When I was first starting out in this field I too bought the doctrine that fat was bad! But I have come to change my tune over the years, now recognizing how critical fat is to our metabolism, nervous system, immune system, heart, digestion, skin. Basically everything that matters.
I’ll never forget the moment when I first started questioning the low-fat dogma. I, like every other health-conscious person at the time, was adhering to my low-fat diet (which also happened to be quite high in carbohydrates) when I met my future husband who just so happened to be French and couldn’t imagine life without butter. Being young and in love I of course followed along with the high calorie, butter laden dinners he was making me.

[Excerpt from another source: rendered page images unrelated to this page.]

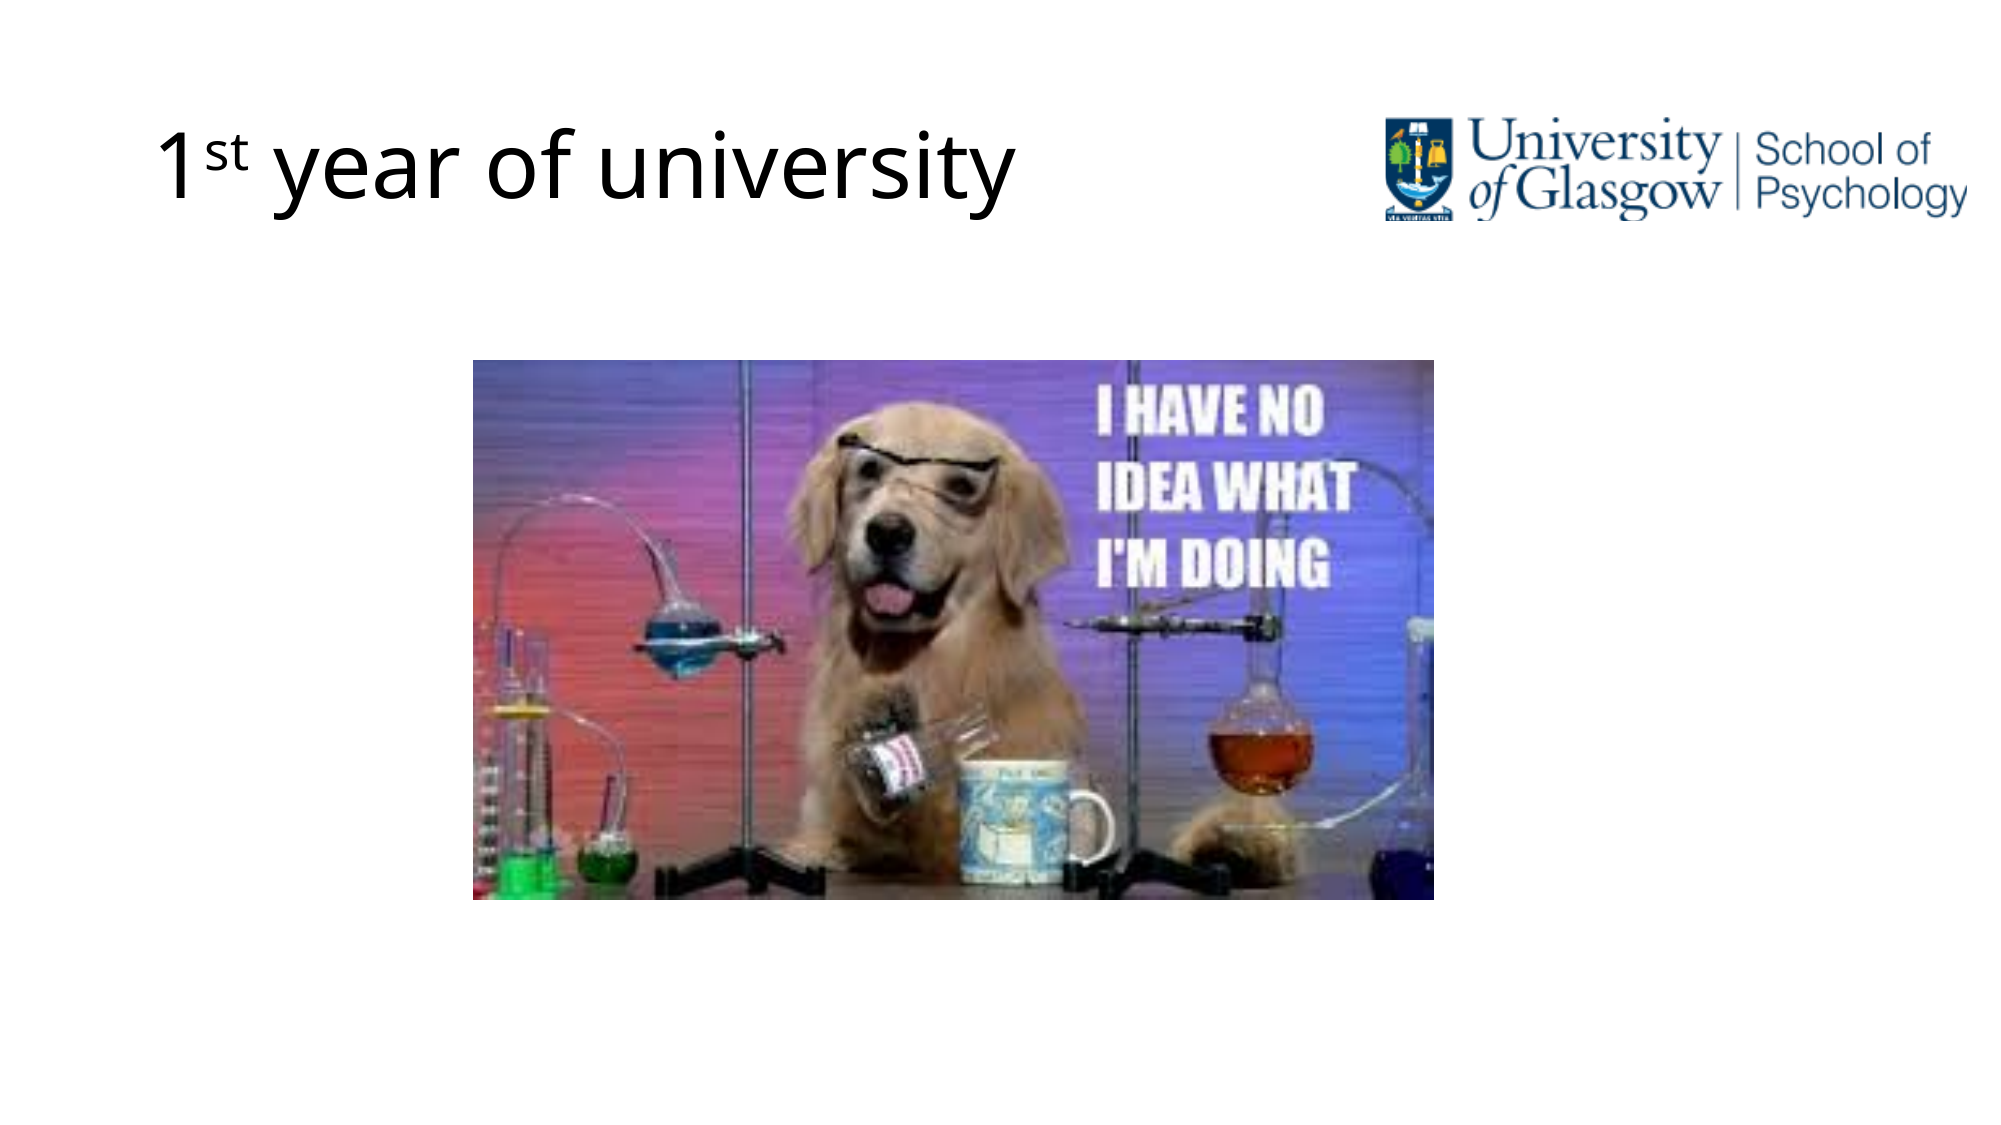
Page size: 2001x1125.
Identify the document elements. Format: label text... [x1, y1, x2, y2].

picture [1385, 116, 1967, 221]
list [473, 360, 1434, 900]
title 1st year of university [137, 59, 1863, 278]
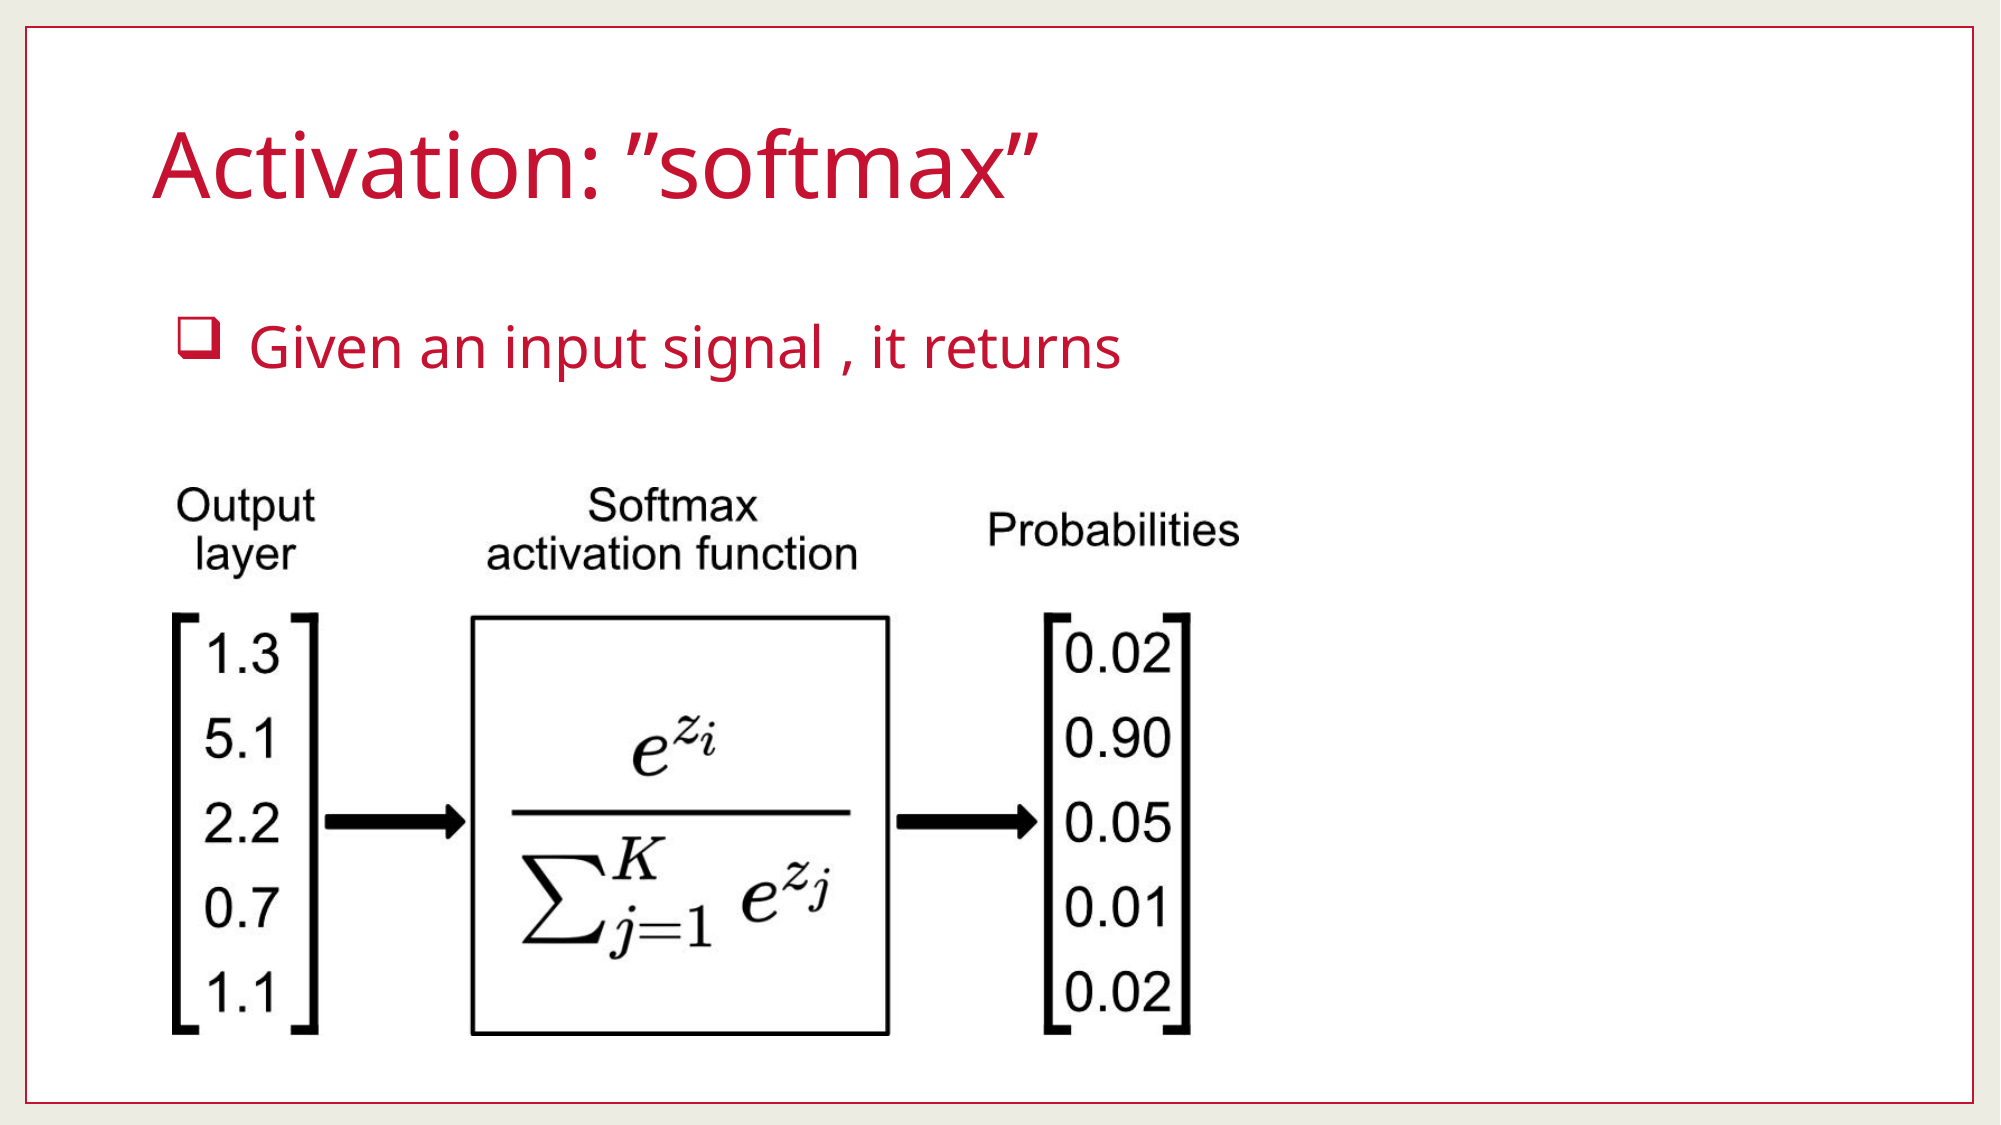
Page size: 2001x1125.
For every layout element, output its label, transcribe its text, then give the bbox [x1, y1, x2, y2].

title Activation: ”softmax” [137, 59, 1955, 278]
picture [172, 487, 1239, 1036]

So yummy!! I had sadly forgotten how delicious fat makes things taste.
Fat & Your Health
It wasn’t long before I noticed my clothes getting bigger. I don’t routinely check my weight but decided to check since it seemed odd that my clothes were fitting differently. Imagine my surprise when I saw my weight had dropped!! But how can this be? I was eating more fat.
Later I learned how eating fat actually helps the body burn fat more effectively. Well I was definitely a believer and I’ve never looked back.
Since then, there have been numerous studies supporting the benefits of fat, even for weight loss. Many experts believe that the blame for obesity has been misplaced on fat when really the focus should be on American’s high sugar and refined carbohydrate intake. Consider how the ketogenic diet, which is a low-carb, high fat diet (60% or more fat), can actually help people lose weight.
But what if you have high cholesterol or heart disease? I get this question a lot. Here’s the thing. Bad fats (refer to the list below), refined carbohydrates, and processed foods have more of an impact on your cholesterol and heart health then saturated fat or cholesterol.
Actually dietary cholesterol has very little impact on blood cholesterol levels in most people. For those people who do seem to be sensitive to dietary cholesterol you will see a rise in LDL (bad cholesterol) levels BUT you will typically also see a rise in HDL (good cholesterol), resulting in little to no increased risk for heart disease.
What about saturated fat? It’s true that some short-term studies have shown an increase in cholesterol with saturated fat intake. However longer-term studies have not supported this association and actually studies on ketogenic diets (low carb, high fat) suggest that not only do they not raise blood cholesterol levels, but they have several beneficial effects on cardiovascular markers.
I know this can be scary if you’ve been a calorie counter and low-fat eater for years. But trust me. Your body will thank you for it. Not only will you help your metabolism re-balance you will also support your brain health and mood, which will help your emotional wellness. You’ll help your skin hydrate and help your bowels move more regularly. You’ll feel more satisfied from your meals and your food will taste yummier!
Of course the types of fat you eat are extremely important. Much like protein, not all fat is created equal.
Healthy Sources of Fat
- fish (the oilier the better — salmon, sardines, etc)
- grass-fed butter and ghee
- pasture-raised egg yolks
- avocado (I personally try to eat 1/2-1 avocado every day!)
- cold-pressed olive oil and olives
- extra-virgin coconut milk and coconut oil
- nuts and nut butters: walnuts, almonds, pecans, etc
- seeds: chia, hemp, ground flax, pumpkin, sesame
- grass-fed animal food (poultry, meat, whole fat dairy)
Besides eating more healthy fat it is also important to be mindful about the fats you cook with. This is because when fats oxidize from high heat they actually become toxic and an otherwise healthy fat can now be problematic.
Best Cooking Oils
- Low Heat (<350F): extra-virgin olive oil, butter
- Medium Heat (350-450F): virgin oilve oil, coconut oil, ghee, walnut oil, macademia oil
- High Heat (>450F): avocado oil
Fats and Oils to Avoid
- rice bran
- any hydrogenated oil
- any fried oil
Industrial seed and vegetable oils are very high in omega-6s, which are quite inflammatory. Some are even toxic, like canola oil, which uses hexane and bleach in it’s processing. High quality, cold-pressed, seed oils (like flax or sesame) can be okay to use raw.
- Clean out your pantry, make sure you only have healthy oils in there and throw out any that have oxidized. If it has a “fishy” smell throw it out.
- Use the right cooking oils for the temperature you’re using.
- Include a healthy fat source at every meal.
Please don’t be afraid of fat! It is a critical nutrient for your health. Stick to the right types of fat and balance it with good quality protein and lots of veggies. Your body will thank you!